■ **TRECHO FORNECIDO**:
Pela tradição, o esforço Descalço, Marcelo Rocha, 32, chegou à Lapinha 6h30. Acompanhado de outros 19 homens, faz parte dos Guaranis, grupo criado em 1939, em Itaparica. Com arco e flecha, cabaças e o atabaque, eles simbolizam o caboclo. "Um orgulho. Venho de baixo de chuva, de sol", contou ele, que tomou o ferry-boat vir a Salvador. Outros 15 integrantes foram para São Félix, no Recôncavo Baiano, outro território que lutou pela emancipação local.

Os guaranis acompanham de perto o trajeto percorrido pelo caboclo e a cabocla, que neste ano foram vestidos, respectivamente, das cores do Brasil e da Bahia. Atrás vinham os políticos e grupos sindicais e partidários. Na descida da Lapinha para o Barbalho, duas mulheres se estranharam.

Texto extraído das páginas

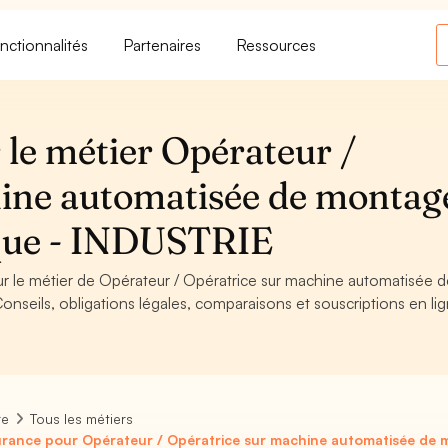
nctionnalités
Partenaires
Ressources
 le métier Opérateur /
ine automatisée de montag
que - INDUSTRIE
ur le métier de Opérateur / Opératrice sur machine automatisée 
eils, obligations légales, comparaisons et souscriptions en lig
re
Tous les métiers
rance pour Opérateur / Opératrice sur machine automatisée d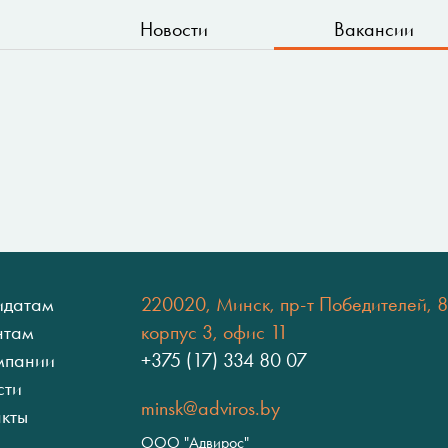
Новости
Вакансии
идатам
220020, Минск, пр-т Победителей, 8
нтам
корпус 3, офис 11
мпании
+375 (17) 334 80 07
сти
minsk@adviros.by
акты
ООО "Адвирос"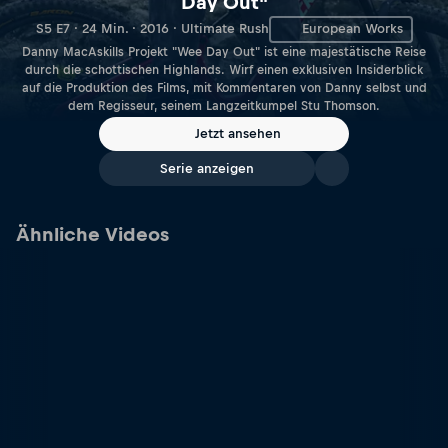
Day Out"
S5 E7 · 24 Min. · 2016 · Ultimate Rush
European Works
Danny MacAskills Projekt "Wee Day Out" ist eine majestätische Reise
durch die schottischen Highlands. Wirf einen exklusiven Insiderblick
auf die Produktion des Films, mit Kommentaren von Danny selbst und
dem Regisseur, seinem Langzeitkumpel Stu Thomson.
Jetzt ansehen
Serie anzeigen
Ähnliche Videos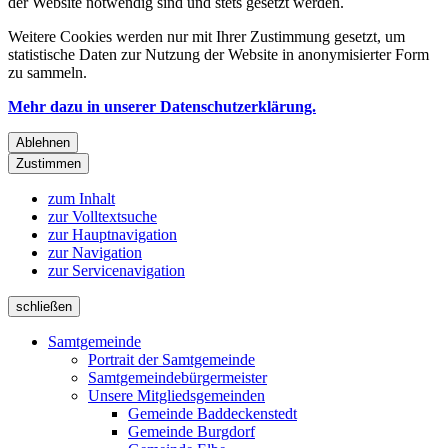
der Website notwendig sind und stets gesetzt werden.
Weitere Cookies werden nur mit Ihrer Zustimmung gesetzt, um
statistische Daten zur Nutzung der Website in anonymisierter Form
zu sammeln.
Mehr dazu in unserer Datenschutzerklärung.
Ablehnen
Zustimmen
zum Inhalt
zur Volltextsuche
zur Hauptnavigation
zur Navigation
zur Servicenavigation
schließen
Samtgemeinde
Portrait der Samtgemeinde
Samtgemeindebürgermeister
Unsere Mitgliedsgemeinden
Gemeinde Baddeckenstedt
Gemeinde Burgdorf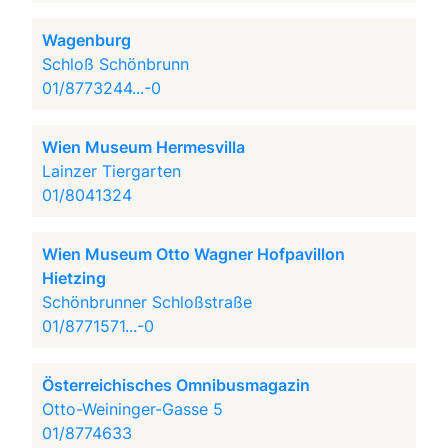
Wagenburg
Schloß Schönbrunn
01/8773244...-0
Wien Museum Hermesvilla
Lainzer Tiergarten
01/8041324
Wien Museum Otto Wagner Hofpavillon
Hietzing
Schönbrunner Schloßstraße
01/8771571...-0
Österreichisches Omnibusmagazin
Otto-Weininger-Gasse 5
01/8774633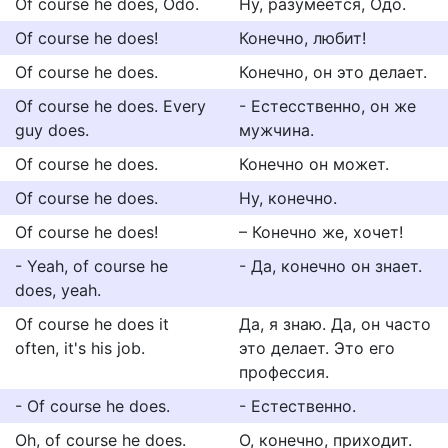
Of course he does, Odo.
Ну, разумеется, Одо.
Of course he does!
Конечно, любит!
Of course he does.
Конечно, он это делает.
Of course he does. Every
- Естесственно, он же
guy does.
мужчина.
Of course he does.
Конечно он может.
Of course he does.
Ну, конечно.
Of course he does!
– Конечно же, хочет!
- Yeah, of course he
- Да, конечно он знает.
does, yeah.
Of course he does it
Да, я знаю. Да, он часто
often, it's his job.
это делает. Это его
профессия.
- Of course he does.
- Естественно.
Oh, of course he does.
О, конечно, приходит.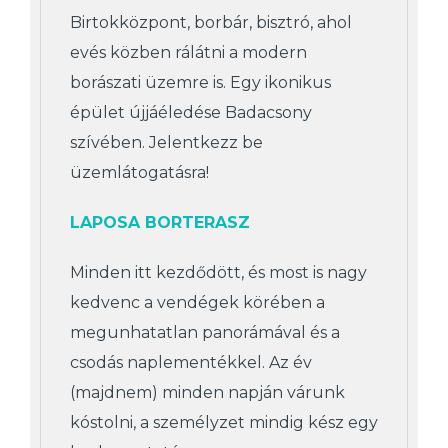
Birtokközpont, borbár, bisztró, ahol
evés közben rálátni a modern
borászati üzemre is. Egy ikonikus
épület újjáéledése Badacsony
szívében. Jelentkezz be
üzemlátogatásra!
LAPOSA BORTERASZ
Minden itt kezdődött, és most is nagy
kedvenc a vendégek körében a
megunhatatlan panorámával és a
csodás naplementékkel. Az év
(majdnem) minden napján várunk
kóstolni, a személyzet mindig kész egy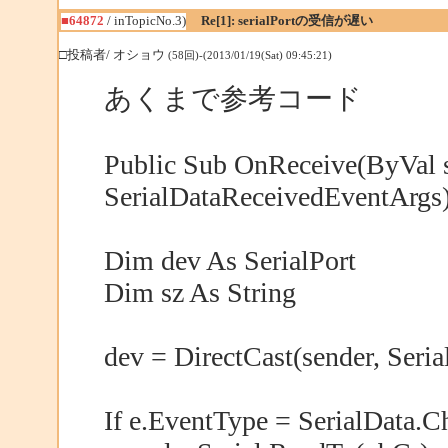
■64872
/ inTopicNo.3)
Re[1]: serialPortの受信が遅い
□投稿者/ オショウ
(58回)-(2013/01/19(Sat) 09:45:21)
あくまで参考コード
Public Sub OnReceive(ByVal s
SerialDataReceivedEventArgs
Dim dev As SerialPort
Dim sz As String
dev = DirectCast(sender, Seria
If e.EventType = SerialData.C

■ **ENUNCIADO DA TAREFA**: Transcreva na íntegra o trecho sobre o grupo dos Guaranis, sem mudar uma palavra. Os registros não são necessários para o que se pede.

■ **RESPOSTA DA TAREFA**:
Pela tradição, o esforço Descalço, Marcelo Rocha, 32, chegou à Lapinha 6h30. Acompanhado de outros 19 homens, faz parte dos Guaranis, grupo criado em 1939, em Itaparica. Com arco e flecha, cabaças e o atabaque, eles simbolizam o caboclo. "Um orgulho. Venho de baixo de chuva, de sol", contou ele, que tomou o ferry-boat vir a Salvador. Outros 15 integrantes foram para São Félix, no Recôncavo Baiano, outro território que lutou pela emancipação local.

Os guaranis acompanham de perto o trajeto percorrido pelo caboclo e a cabocla, que neste ano foram vestidos, respectivamente, das cores do Brasil e da Bahia. Atrás vinham os políticos e grupos sindicais e partidários. Na descida da Lapinha para o Barbalho, duas mulheres se estranharam.